ESPECTáCULOS
› “AMARELO MANGA”, OPERA PRIMA DEL PERNAMBUCANO CLAUDIO ASSIS
Un film del color de la fruta madura
Este fresco de los barrios bajos de Recife se aparta del pintoresquismo y mira de frente una realidad dura y compleja.
› Por Horacio Bernades
“Amarillo es la enfermedad, las lagañas de los ojos de los niños, las supuraciones de las heridas, los gargajos, la hepatitis, la diarrea, los dientes podridos”, dice un poema que en algún momento lee alguien en Amarelo Manga. Curiosamente, el amarillo que la enumeración no incluye es el del título: el del mango, esa fruta tropical deliciosa y llena de fibras, cuyo color pasa, en verdad, del amarillo al anaranjado y al verdoso. Y que se pudre con facilidad. Esos (el amarillo, el verdoso, un anaranjado sucio) son los tonos predominantes con los que el extraordinario director de fotografía Walter Carvalho (el mismo de Estación Central, A la izquierda del padre y Madame Satâ, entre otras) eligió pintar la Recife de Amarelo Manga. Una Recife que –como el Río años ’40 de Madame Satâ, sin ir más lejos– no es precisamente la del turismo y las playas fabulosas, sino una de pensiones de mala muerte y lanchonettes al paso, de mataderos y tabernáculos, de baldíos y desperdicios. Cero for export, aunque tampoco –valga aclarar– tan sórdida como la del poema.
Opera prima del pernambucano Cláudio Assis, premiada en una buena cantidad de festivales dentro y fuera del Brasil, Amarelo Manga resignifica aquello del “color local”, que suele asociarse con el pintoresquismo, y en este caso remite, por el contrario, a colores que decoloran, por efecto del calor, la transpiración y la humedad. Todo eso, y una palpable insatisfacción, se respira (se huele, podría decirse) desde las primeras escenas. “Quiero que todos se vayan a cagar”, maldice en off Lígia, propietaria de un barsucho cualquiera, tras levantar con hastío la persiana, como todas las mañanas. Como tantas películas dedicadas a pintar una ciudad (como Prisioneros de una noche, como Ciudad de ángeles, como Il sorpasso), el film de Assis elige las 24 horas de un día como una suerte de módulo. Como es de prever, Lígia empezará puteando y terminará puteando, de una mañana a la otra.
¿Por qué putea Lígia? Porque los tipos que van al bar no dejan de mirarla, de manosearla, de querer comerla, como si fuera uno de los platos que sirve. Si se resiste, pueden amagar con meterle un tiro. En gesto desafiante, ella se levantará la falda y dejará ver un pubis que es, también, amarelo manga. Como tantos films brasileños y de modo inevitable –tratándose de un país con una de las estadísticas de violencia más altas del mundo–, por la película de Assis circula una tensión siempre a punto de estallar, por cualquier detalle tonto. Una pía evangelista le arranca la oreja de un mordisco a la amante de su marido, y enseguida se encama furiosamente con el primer tipo que pasa, más como si quisiera carnearlo que hacerle el amor. Si de carneo se trata, el de un cebú es mostrado con todo detalle. Aunque sea al matarife a quien apodan “El Caníbal”, el que está al borde mismo del canibalismo no es él sino otro tipo, que goza lamiendo cadáveres frescos. Loco de ganas, un homosexual de cejas depiladas (una bixa, para decirlo con propiedad) practica una fellatio desesperada, con el mango de un cuchillo. Cuando alguien muere, en lo único que se piensa es en cómo juntar la plata para comprar un cajón barato.

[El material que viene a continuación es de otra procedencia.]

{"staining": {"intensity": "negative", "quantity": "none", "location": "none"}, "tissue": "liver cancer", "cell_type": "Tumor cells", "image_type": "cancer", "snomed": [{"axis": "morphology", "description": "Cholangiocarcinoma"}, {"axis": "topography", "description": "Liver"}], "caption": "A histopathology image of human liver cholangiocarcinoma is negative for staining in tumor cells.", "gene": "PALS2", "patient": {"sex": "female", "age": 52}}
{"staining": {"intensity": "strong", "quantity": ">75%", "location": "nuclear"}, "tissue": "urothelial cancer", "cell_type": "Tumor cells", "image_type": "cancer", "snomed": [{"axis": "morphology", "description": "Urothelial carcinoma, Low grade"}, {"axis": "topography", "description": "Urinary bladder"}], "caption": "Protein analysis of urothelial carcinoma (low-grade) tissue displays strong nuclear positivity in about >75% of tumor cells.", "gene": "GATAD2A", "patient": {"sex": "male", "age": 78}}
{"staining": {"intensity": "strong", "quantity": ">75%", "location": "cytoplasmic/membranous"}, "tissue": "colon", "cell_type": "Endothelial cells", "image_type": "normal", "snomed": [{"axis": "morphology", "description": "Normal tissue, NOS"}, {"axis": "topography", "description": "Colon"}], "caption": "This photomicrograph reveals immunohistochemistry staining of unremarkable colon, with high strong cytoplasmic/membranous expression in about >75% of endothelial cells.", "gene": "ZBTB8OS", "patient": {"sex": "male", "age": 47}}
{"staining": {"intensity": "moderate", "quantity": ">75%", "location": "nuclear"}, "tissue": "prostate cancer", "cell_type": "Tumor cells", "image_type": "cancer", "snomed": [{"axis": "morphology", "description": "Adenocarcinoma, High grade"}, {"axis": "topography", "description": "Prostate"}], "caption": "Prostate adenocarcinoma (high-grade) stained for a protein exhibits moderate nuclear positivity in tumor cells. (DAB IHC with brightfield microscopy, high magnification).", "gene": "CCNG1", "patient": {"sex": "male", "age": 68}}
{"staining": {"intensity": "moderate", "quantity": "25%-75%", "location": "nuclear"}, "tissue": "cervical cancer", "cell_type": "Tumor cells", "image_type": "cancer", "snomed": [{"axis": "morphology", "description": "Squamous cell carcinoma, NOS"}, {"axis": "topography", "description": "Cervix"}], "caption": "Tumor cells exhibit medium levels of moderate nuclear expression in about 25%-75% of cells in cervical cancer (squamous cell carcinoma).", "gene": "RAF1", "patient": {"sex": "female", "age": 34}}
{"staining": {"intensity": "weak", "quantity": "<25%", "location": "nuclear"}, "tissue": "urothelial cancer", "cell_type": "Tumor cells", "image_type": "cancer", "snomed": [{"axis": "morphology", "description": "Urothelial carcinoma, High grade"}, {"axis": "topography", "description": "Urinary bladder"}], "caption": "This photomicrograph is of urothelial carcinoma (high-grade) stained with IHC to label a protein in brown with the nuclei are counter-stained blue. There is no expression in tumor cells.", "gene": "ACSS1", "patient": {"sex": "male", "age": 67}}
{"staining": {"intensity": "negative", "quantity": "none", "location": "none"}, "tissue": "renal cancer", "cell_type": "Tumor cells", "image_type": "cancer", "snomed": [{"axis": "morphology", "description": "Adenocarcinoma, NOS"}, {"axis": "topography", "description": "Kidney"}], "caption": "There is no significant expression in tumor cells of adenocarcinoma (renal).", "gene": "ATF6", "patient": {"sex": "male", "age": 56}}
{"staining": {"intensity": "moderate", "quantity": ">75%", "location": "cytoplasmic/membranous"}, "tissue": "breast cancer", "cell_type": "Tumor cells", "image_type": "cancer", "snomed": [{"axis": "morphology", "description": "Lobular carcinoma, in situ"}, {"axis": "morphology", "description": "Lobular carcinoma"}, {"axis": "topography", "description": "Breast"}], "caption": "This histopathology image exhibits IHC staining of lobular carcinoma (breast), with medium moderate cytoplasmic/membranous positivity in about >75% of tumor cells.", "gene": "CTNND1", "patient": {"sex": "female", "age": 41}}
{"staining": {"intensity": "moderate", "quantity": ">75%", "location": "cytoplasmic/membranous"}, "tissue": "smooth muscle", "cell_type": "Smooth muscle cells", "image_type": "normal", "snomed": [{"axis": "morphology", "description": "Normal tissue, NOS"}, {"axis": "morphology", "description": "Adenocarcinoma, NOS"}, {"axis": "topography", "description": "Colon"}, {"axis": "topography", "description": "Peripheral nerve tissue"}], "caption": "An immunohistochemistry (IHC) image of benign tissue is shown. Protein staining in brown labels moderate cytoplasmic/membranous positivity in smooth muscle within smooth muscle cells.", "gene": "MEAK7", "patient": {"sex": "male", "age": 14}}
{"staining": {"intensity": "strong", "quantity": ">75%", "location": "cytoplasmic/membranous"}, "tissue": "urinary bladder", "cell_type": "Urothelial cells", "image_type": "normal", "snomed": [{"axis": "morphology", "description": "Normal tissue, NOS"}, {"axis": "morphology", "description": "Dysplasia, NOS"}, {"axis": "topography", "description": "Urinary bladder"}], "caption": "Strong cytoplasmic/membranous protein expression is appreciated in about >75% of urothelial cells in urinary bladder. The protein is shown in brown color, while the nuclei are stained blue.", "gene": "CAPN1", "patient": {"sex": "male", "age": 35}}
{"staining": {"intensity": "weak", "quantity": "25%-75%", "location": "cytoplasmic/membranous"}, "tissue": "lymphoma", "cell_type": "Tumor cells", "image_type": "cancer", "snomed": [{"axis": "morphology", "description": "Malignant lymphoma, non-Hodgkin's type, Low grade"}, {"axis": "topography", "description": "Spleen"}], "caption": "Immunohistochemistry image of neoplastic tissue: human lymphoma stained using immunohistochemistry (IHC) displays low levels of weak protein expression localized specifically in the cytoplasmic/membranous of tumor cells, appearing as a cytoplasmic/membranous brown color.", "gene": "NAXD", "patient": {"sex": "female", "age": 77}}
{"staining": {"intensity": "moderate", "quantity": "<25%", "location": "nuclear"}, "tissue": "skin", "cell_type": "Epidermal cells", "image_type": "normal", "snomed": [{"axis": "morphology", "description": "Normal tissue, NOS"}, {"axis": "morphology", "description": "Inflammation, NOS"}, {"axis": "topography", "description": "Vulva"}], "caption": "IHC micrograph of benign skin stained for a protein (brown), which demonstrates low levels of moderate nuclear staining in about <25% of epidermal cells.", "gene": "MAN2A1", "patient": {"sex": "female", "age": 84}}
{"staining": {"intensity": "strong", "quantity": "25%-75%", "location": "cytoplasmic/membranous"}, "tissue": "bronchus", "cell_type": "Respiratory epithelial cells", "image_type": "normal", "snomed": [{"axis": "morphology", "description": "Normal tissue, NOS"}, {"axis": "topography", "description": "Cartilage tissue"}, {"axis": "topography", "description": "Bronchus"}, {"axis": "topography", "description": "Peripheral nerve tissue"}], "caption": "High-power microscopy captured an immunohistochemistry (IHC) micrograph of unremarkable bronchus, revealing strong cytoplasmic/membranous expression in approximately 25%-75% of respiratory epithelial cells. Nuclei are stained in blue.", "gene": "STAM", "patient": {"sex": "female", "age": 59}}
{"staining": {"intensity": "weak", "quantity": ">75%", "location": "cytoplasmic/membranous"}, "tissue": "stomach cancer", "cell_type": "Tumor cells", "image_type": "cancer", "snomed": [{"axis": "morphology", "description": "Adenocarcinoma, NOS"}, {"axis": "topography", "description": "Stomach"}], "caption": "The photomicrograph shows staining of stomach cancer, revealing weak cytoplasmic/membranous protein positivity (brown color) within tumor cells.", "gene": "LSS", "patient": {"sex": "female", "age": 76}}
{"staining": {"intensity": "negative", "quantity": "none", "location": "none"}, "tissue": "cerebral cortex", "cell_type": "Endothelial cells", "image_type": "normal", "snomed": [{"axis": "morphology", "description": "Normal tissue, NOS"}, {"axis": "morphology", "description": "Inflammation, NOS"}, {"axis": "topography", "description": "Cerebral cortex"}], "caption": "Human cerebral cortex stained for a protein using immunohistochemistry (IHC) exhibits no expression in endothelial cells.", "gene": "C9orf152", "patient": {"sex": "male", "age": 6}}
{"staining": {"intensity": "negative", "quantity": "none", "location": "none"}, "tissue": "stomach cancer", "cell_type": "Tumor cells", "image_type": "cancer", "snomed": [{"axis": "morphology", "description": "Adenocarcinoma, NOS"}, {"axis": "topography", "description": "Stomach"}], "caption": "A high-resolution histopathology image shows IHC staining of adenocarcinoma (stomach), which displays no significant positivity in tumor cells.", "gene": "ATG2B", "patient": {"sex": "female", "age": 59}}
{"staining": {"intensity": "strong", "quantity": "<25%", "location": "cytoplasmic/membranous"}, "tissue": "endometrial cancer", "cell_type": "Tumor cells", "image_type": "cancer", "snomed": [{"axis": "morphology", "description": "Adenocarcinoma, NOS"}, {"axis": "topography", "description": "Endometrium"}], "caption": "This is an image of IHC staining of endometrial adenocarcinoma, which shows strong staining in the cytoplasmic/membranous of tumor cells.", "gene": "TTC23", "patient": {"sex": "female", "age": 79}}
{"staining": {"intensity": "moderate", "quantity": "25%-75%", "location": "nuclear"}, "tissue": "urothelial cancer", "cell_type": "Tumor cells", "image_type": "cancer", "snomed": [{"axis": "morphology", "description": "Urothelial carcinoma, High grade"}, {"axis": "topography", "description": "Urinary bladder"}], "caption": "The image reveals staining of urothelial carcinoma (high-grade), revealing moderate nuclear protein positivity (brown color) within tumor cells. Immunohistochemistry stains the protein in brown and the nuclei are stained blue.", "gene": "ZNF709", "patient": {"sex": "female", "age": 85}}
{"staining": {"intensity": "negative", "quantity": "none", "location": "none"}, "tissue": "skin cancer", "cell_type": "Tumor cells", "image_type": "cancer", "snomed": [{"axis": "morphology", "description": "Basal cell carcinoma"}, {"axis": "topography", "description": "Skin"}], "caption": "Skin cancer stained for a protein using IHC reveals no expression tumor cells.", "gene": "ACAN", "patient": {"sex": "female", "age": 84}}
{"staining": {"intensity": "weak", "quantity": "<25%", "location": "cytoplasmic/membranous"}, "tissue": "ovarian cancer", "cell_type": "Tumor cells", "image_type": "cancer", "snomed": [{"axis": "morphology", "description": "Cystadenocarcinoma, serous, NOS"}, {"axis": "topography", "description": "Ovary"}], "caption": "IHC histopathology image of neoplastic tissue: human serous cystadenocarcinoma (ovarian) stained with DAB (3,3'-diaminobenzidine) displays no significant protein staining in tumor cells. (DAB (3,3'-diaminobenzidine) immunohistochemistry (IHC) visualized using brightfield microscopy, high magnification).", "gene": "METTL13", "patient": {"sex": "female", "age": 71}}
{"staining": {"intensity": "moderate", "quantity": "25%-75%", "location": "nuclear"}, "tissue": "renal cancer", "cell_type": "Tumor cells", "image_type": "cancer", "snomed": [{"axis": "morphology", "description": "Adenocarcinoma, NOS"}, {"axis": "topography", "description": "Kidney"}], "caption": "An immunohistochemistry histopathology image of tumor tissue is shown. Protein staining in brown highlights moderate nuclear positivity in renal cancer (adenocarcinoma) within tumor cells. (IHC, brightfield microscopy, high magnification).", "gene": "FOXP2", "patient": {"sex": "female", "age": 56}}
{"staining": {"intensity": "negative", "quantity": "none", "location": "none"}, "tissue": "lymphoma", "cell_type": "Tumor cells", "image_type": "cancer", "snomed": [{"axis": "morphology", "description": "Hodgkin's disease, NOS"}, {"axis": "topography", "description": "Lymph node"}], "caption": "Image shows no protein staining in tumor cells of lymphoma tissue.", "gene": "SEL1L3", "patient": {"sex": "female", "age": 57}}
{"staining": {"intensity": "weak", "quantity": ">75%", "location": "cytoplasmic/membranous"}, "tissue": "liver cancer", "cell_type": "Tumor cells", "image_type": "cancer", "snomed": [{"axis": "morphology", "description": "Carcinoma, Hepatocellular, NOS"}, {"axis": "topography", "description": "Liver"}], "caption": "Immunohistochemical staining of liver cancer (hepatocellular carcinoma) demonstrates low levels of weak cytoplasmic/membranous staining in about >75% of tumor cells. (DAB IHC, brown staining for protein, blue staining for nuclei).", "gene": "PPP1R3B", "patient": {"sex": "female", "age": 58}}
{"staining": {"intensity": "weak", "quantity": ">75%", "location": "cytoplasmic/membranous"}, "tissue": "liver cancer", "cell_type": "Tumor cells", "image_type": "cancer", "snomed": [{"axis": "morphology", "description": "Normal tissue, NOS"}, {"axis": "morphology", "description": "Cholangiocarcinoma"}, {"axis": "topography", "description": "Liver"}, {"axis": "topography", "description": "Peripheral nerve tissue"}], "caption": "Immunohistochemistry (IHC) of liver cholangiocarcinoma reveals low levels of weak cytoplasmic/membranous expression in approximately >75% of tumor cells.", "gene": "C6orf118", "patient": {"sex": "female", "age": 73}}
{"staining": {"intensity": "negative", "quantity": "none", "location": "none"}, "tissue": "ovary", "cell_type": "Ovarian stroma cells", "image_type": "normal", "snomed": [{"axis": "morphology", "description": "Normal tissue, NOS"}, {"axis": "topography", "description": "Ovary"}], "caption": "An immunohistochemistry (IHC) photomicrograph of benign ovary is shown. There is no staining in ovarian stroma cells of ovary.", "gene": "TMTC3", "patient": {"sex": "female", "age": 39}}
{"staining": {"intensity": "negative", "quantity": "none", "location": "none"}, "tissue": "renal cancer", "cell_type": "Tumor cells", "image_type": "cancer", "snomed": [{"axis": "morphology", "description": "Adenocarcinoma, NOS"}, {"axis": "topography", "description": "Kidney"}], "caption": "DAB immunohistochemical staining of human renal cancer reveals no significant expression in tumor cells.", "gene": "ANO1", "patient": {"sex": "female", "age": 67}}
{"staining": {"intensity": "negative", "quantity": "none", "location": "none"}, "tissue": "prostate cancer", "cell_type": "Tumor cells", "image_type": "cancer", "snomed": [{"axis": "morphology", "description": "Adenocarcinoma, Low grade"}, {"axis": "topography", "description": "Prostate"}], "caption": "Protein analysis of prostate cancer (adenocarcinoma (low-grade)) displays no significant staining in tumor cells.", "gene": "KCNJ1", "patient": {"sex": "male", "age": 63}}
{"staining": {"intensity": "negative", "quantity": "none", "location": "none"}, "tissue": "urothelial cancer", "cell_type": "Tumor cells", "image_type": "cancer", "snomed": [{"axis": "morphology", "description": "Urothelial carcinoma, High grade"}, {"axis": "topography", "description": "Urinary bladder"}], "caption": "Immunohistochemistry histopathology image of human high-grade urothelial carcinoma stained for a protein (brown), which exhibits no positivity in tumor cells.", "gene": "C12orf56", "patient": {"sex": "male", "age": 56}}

No debe creerse, sin embargo, que Assis haga un culto del morbo o el miserabilismo. Por más que en varias ocasiones la cámara observe a sus personajes desde arriba, hay una mirada empática sobre esos personajes, a quienes por otra parte el film tiene el cuidado de no convertir en meras representaciones. No por nada un registro de sesgo documental atraviesa la película entera, como si en esos personajes se delegaran los otros, esos rostros anónimos, filmados en la calle, con los que el film elige cerrarse. Ingredientes de la sopa urbana de la que habla una canción, al comienzo de la película.
Es verdad que se grita mucho en Amarelo Manga, tal vez demasiado, y que en más de una ocasión se está peligrosamente al borde de lo declamatorio (como cuando un parroquiano manifiesta su odio por los argentinos) o del show unipersonal, como en la escena en la que Dunga (Mattheus Nachtergaele, uno de los actores brasileños más solicitados últimamente) vuelca, directamente a cámara, una angustia tal vez sobreactuada. Pero no puede negarse que todo eso es también parte de una idiosincrasia que el film de Assis refleja, sin apelar para ello a ningún folklore.